Attention and Embedding Analysis
We study how the model organizes visual information by looking at its attention maps and learned embeddings. This reveals whether next-embedding prediction induces meaningful global structure.
Attention Map Analysis. We mark a query patch on images and visualize its attention maps. The maps are long-ranged and object-centric, focusing on semantically related patches and suppressing distractors, rather than spreading uniformly or staying purely local.
Embedding Analysis. We compare the predicted embedding of the next patch with all other patches in the same image and visualize the similarity. The predicted embedding is most similar to patches on the same object or region and much less similar to unrelated background, indicating embeddings that capture object-level structure rather than just local texture.
ImageNet-1K validation samples (unseen during pretraining).
MSCOCO validation samples (out of distribution during pretraining).

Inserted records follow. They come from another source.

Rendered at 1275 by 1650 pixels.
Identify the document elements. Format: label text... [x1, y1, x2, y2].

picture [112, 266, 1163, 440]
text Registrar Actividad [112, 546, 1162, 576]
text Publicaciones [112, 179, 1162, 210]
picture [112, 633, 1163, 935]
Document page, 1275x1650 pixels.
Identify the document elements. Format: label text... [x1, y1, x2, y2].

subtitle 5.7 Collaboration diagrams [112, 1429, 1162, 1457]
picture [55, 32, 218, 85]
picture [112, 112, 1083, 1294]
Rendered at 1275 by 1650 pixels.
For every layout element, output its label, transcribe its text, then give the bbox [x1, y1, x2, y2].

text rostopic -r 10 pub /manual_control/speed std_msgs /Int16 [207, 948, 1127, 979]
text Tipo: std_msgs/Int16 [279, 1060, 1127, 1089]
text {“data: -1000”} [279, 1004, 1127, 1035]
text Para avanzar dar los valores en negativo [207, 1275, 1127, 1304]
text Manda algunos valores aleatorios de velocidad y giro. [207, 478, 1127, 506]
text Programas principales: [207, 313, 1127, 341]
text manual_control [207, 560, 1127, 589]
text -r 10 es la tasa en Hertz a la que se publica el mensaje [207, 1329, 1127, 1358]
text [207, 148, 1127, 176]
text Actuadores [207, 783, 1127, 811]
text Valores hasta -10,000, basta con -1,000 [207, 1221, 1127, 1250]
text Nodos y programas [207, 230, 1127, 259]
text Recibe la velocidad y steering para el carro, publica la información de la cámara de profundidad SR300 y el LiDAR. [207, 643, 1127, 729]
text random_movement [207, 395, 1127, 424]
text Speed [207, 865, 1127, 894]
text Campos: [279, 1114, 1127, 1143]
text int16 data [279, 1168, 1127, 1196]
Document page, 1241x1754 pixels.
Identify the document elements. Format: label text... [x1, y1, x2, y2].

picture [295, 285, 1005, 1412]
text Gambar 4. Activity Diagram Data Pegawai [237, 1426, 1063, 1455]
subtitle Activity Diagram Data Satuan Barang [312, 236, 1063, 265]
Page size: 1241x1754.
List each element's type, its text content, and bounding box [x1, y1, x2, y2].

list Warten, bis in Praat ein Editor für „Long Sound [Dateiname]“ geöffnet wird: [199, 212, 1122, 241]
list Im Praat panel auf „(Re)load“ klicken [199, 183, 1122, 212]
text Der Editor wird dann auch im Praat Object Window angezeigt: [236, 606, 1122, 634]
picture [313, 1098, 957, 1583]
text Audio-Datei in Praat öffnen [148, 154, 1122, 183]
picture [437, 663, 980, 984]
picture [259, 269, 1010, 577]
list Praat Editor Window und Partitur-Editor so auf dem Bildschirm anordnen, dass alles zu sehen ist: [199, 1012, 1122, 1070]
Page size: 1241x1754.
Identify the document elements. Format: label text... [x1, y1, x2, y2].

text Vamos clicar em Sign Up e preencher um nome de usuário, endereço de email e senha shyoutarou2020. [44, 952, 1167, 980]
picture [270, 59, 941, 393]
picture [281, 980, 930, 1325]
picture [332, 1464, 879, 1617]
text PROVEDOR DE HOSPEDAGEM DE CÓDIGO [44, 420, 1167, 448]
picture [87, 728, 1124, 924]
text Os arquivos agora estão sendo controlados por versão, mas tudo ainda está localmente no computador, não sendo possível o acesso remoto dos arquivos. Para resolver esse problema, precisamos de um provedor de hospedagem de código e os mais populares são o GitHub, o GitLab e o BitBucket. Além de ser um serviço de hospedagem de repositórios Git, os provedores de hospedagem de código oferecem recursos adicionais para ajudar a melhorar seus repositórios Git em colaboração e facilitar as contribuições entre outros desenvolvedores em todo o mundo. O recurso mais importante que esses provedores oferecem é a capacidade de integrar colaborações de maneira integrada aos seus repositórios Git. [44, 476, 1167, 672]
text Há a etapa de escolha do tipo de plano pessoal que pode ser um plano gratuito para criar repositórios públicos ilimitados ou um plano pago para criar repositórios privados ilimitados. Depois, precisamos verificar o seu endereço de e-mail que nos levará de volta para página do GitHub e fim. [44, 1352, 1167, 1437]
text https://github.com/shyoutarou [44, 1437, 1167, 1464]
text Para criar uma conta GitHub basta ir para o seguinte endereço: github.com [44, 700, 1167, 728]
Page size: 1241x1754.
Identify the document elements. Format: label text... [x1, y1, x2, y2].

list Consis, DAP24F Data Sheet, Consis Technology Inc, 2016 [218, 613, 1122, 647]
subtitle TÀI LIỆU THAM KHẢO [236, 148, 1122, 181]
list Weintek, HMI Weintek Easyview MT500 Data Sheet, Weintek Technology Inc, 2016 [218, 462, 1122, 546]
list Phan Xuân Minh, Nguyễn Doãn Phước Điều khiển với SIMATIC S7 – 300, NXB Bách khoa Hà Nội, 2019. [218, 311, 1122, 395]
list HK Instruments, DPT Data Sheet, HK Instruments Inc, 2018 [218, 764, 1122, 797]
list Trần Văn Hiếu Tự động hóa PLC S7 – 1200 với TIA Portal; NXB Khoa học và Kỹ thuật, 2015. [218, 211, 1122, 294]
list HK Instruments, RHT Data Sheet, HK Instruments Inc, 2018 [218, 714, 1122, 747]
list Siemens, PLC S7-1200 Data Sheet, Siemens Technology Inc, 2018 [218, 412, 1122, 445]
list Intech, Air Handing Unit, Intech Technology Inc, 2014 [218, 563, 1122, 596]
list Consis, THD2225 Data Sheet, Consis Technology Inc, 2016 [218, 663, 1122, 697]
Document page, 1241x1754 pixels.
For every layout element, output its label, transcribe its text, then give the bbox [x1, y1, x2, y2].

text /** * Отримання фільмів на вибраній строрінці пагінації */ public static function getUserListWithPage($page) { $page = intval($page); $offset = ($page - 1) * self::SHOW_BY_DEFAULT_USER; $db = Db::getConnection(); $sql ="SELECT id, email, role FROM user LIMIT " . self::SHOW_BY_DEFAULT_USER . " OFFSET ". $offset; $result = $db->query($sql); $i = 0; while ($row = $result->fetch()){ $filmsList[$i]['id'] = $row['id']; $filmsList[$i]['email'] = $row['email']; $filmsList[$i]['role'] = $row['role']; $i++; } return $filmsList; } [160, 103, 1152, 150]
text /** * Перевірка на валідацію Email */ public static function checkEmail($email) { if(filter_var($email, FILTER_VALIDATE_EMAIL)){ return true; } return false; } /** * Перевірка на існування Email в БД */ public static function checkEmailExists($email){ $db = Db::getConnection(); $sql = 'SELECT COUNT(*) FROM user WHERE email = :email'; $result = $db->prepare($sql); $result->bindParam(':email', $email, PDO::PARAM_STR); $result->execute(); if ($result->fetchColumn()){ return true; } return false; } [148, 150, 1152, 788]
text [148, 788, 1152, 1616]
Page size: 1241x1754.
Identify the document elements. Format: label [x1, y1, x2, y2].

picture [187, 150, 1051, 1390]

Conclusion and Future Work
This work revisits causal next-token prediction in the context of vision, not in pixel or token space, but directly in the embedding space of patch features. We show that simple next-embedding prediction, combined with a modern causal Vision Transformer, is sufficient to learn scalable and transferable visual representations. By treating patch embeddings as prediction targets, we avoid brittle, handcrafted pretext tasks and instead rely on the structure induced by the sequence itself. With only self-supervised pretraining on ImageNet-1K and a single forward pass without any decoder, our predictive encoder achieves competitive downstream performance while keeping the training pipeline simple.
Modality-agnostic potential. Many recent language models share input and output embeddings, effectively predicting the next embedding in a latent space—an idea closely aligned with our framework. Seen from this angle, our approach suggests a unifying view where different modalities can be trained under the same next-embedding objective, using embeddings as a common representational currency.
Generative potential. Our formulation also naturally points toward generative modeling. Coupling the autoregressive embedding predictor with an image decoder or diffusion-based generator could enable image synthesis and editing within the same framework that is used for representation learning. Exploring such models that jointly support strong representations and generation is an exciting direction for future work.